Please find every line in the records below that contains the word "Right", and copy it.

** Opening Data listing block **

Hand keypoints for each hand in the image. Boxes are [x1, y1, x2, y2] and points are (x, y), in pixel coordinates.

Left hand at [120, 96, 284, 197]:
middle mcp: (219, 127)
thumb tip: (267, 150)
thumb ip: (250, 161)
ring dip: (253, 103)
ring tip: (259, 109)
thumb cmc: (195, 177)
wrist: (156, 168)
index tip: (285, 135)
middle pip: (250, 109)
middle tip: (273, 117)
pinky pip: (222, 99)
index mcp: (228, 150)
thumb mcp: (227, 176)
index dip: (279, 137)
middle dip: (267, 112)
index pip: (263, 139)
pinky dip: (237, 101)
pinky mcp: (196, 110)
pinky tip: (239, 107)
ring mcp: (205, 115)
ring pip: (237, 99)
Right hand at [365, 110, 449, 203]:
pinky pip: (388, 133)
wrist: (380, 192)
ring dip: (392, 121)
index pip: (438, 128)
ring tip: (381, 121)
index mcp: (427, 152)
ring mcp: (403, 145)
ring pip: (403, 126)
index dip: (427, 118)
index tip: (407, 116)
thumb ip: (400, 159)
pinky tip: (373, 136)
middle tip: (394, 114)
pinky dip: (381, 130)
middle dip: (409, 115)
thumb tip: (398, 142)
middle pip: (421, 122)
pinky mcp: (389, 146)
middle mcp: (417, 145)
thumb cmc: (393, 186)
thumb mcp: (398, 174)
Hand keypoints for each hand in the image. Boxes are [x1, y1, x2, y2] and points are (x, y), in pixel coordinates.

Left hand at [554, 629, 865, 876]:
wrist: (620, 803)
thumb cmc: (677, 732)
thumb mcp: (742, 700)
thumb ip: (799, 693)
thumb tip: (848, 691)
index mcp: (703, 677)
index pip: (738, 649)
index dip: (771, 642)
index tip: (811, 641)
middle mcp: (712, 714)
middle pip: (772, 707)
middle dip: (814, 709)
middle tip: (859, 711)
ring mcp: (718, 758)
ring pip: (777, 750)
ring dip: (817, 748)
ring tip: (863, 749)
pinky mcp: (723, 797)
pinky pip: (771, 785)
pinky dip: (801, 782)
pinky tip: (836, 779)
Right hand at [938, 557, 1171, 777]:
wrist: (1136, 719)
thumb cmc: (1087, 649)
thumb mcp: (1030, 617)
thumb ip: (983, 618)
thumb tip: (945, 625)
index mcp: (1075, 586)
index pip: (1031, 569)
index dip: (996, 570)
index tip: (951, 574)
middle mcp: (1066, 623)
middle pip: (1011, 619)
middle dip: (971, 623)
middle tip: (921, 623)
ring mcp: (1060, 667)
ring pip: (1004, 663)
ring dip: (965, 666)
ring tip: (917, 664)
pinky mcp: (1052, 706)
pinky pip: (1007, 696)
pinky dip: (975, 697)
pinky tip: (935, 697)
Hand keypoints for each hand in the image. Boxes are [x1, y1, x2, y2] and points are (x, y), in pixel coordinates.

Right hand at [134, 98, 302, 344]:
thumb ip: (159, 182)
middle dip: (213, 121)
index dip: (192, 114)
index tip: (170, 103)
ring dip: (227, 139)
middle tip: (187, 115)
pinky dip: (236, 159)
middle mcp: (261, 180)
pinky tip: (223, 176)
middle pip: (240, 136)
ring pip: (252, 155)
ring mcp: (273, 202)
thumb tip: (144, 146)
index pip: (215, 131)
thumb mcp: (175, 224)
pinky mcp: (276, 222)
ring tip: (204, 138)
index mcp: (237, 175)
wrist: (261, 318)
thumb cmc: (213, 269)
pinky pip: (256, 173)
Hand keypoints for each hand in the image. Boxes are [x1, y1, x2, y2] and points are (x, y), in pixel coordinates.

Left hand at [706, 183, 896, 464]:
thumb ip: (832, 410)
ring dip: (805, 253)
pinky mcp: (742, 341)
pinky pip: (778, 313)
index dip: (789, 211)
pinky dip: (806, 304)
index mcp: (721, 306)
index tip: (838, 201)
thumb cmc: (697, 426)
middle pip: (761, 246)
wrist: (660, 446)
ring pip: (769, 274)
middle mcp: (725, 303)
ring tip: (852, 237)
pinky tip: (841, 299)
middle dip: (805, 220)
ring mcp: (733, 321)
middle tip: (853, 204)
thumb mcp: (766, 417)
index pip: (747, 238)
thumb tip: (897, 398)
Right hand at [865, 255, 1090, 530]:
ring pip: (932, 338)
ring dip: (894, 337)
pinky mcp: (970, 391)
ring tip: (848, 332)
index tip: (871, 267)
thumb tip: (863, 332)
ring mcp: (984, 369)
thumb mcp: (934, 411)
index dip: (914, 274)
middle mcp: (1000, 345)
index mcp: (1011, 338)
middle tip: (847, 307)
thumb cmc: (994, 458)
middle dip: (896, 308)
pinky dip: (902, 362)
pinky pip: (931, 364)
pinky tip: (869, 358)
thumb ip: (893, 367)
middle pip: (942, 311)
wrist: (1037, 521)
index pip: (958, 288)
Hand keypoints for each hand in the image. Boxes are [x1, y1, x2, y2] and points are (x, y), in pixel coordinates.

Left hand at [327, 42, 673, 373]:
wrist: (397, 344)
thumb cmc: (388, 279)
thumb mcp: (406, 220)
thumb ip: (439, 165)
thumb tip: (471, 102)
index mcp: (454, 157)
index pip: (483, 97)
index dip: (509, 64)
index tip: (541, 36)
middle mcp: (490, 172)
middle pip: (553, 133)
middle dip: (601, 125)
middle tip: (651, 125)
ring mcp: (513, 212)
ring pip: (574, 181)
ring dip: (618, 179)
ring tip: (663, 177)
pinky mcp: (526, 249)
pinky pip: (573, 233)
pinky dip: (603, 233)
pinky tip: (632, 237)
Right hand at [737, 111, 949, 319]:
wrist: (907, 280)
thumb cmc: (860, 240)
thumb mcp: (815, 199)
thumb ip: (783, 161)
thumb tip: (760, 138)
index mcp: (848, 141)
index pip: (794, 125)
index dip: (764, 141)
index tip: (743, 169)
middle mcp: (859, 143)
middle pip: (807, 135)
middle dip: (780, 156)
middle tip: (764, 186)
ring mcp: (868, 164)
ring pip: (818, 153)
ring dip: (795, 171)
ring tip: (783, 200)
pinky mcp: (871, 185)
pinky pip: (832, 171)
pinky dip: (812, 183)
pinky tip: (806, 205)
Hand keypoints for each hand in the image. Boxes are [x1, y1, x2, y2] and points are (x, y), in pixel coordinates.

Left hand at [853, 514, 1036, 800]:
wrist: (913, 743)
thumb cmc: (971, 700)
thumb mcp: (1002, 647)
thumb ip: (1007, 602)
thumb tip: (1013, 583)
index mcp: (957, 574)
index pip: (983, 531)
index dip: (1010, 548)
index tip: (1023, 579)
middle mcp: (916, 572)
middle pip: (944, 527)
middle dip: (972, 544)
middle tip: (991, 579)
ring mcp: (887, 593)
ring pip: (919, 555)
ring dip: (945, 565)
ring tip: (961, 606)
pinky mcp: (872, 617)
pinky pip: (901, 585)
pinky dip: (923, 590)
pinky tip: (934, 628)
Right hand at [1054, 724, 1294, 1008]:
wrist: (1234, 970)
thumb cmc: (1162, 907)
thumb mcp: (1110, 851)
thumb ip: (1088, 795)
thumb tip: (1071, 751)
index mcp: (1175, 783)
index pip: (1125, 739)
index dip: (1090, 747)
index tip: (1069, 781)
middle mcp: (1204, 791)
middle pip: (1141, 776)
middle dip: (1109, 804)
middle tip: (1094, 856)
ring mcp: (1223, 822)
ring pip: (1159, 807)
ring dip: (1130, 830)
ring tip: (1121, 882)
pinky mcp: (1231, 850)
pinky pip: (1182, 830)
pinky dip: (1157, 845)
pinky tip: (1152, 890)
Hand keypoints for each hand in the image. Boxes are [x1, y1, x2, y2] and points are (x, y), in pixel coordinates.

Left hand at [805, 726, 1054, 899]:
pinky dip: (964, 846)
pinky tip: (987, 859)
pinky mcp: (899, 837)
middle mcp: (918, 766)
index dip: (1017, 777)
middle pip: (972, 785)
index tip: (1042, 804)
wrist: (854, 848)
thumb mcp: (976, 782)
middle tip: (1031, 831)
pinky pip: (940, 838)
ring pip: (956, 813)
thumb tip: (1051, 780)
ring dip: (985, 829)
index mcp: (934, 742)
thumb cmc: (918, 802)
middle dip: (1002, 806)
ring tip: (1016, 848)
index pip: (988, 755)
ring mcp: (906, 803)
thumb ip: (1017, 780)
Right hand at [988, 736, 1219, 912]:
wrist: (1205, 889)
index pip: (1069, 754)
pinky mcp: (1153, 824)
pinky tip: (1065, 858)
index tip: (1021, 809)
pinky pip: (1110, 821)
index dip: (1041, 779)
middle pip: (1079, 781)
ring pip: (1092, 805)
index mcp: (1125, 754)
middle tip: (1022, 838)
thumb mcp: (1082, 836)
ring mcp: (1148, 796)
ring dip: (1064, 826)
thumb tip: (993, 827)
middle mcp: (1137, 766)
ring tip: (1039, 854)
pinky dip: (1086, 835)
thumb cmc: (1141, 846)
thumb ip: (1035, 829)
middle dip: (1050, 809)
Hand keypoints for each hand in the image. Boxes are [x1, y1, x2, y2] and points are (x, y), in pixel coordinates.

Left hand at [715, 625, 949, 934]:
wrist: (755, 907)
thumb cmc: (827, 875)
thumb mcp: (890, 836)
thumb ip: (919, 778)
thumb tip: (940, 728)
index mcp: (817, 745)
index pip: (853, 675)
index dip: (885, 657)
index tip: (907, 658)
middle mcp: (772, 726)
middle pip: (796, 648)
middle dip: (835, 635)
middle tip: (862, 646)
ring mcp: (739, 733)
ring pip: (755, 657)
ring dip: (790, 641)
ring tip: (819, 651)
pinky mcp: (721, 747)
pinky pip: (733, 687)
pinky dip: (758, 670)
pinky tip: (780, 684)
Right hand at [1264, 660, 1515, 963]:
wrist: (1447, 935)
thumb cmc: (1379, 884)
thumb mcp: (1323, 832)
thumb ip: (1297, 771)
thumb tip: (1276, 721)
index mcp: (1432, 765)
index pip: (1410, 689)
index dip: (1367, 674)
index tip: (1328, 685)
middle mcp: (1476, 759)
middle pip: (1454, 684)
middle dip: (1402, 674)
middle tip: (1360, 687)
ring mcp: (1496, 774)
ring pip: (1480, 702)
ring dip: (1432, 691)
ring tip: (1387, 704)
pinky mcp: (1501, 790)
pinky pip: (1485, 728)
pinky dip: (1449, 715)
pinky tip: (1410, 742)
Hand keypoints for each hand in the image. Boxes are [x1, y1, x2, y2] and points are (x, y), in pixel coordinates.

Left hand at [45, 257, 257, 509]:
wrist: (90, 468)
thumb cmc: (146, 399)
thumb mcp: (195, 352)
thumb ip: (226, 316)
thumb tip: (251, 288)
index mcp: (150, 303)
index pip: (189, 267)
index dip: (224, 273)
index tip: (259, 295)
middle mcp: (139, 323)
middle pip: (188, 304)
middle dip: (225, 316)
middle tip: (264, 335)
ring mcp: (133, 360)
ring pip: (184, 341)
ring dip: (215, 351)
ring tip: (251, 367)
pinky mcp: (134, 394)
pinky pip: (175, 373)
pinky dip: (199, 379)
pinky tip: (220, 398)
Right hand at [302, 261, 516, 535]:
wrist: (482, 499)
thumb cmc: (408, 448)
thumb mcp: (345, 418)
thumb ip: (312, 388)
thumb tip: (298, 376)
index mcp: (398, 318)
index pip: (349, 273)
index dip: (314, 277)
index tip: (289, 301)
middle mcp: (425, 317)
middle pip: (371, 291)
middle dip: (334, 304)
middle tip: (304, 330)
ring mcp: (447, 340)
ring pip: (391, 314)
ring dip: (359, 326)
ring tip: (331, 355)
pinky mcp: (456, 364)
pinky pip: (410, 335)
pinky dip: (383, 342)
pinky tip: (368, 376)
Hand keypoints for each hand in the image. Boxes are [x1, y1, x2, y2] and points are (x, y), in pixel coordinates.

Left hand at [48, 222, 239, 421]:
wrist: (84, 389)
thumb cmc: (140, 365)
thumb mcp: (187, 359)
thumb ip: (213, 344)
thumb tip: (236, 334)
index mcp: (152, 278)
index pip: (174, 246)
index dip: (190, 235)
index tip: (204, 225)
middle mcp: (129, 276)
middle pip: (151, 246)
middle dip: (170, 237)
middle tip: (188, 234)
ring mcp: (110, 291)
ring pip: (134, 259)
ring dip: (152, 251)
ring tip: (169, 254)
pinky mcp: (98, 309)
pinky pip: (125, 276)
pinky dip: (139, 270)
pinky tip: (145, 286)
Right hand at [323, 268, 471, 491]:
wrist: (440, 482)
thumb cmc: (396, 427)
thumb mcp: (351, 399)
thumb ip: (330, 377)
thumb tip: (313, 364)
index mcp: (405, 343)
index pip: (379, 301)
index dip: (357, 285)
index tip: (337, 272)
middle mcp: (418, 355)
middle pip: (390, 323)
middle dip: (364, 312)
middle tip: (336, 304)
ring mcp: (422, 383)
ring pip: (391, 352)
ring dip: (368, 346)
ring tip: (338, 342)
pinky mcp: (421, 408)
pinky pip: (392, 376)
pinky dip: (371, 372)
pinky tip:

** Closing Data listing block **

# Solution to this exercise
Right hand at [365, 110, 449, 203]:
Right hand at [938, 557, 1171, 777]:
Right hand at [134, 98, 302, 344]:
Right hand at [865, 255, 1090, 530]:
Right hand at [737, 111, 949, 319]:
Right hand at [1054, 724, 1294, 1008]:
Right hand at [988, 736, 1219, 912]:
Right hand at [1264, 660, 1515, 963]:
Right hand at [302, 261, 516, 535]:
Right hand at [323, 268, 471, 491]:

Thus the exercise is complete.